Aber Einzelgespräche mit den Teilnehmern? Sicher, da bekomme ich dann all die angesprochenen Klagen zu hören. Und vielleicht auch höchst interessante Informationen über Beziehungsgeflechte, versteckte Interessen und Befürchtungen. Und dann? Wenn ich die Autoren richtig verstanden habe, werden hier schon die Weichen in Richtung Entscheidungen gestellt. Sehr seltsam – welche Rolle maßen sich die Moderatoren denn hier an? Erst wenn man ein „System im Raum versammelt hat“, kann man doch zu Einsichten und Lösungen kommen, die von allen getragen werden. Würde dann deutlich, dass vieles schon im Vorfeld geklärt wurde, stelle ich mir das extrem schwierig vor. Außerdem: Was mache ich denn mit den Informationen, die Teilnehmer nur im Vorfeld äußern, aber die sie nicht in Anwesenheit anderer zur Sprache bringen wollen?

Was wird da gespielt?

Ich habe eine ganz andere Vermutung: Externe Berater haben oft das Problem, dass sie gar nicht verstehen, worum es in einer Organisation geht. In einem Fallbeispiel in dem Beitrag wird das deutlich: „Für die Berater waren die Sondierungsgespräche unerlässlich, um die im Unternehmen geläufigen Begrifflichkeiten … zu verstehen und im Workshop „sprachfähig“ zu sein.“ Das ist in der Tat ein Problem. Aber im Ernst: Wenn ich nicht mitreden kann, weil ich zu wenig von der Branche oder den Hintergründen verstehe, dann muss ich dem Auftraggeber das ehrlich mitteilen und ihm erklären, dass ich deutlich mehr Zeit benötige, um mich in die Materie einzuarbeiten. Wenn er bereit ist, diese Einarbeitung des Beraters zu bezahlen – wunderbar. Ansonsten sollte er sich jemanden suchen, der sich auskennt. 

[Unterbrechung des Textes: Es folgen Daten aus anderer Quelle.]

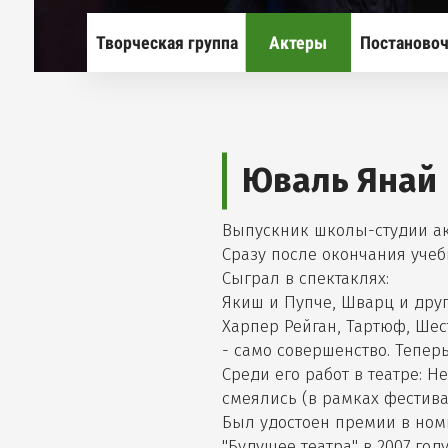
ткрыть дополнительн
Творческая группа
Актеры
Постановоч
ткрыть дополнительн
Юваль Янай
Выпускник школы-студии ак
Сразу после окончания учеб
Сыграл в спектаклях:
Якиш и Пупче, Шварц и друг
Харпер Рейган, Тартюф, Шес
- само совершенство. Тепер
Среди его работ в театре: 
смеялись (в рамках фестива
ткрыть дополнительн
Был удостоен премии в но
"Будущее театра" в 2007 году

Noch eine Anmerkung zur Nachbereitung: Die Berater erklären, dass es mit der Verabschiedung von Aktionsplänen nicht getan ist: Anschließend geht die Arbeit oft erst richtig los. Na sowas, das gilt für jedes Meeting. Dass manchmal diejenigen, die ganz entscheidenden Anteil an der Umsetzung haben, nicht im Workshop anwesend sind (wie in Fallbeispiel 2), sollte vielleicht schon in der Vorbereitung erkannt werden. Wenn nicht, ist es natürlich Teil des Aktionsplanes, sie zu informieren und ihr Okay einzuholen. Und dass es Beratern nicht gelingt, die Auftraggeber „von der Notwendigkeit einer ausführlichen Auswertung und Nachbereitung“ zu überzeugen, ist bitter. Aber ist das das Problem des Moderators?

Und die Umsetzung?

Es gibt dazu schöne Tools. Nämlich z.B. die Frage, was passieren muss, damit die Ergebnisse auch umgesetzt werden. Oder die Frage, welche Hindernisse bei der Umsetzung auftauchen können und wie man diese zu bewältigen gedenkt. Wenn für solche Fragen im Workshop kein Platz ist, ist er schlecht geplant – was wiederum Teil der Auftragsklärung ist und damit in der Verantwortung des Moderators liegt. Vielleicht haben die Berater von Metaplan Aufträge angenommen, die sie besser nicht hätten akzeptieren sollen?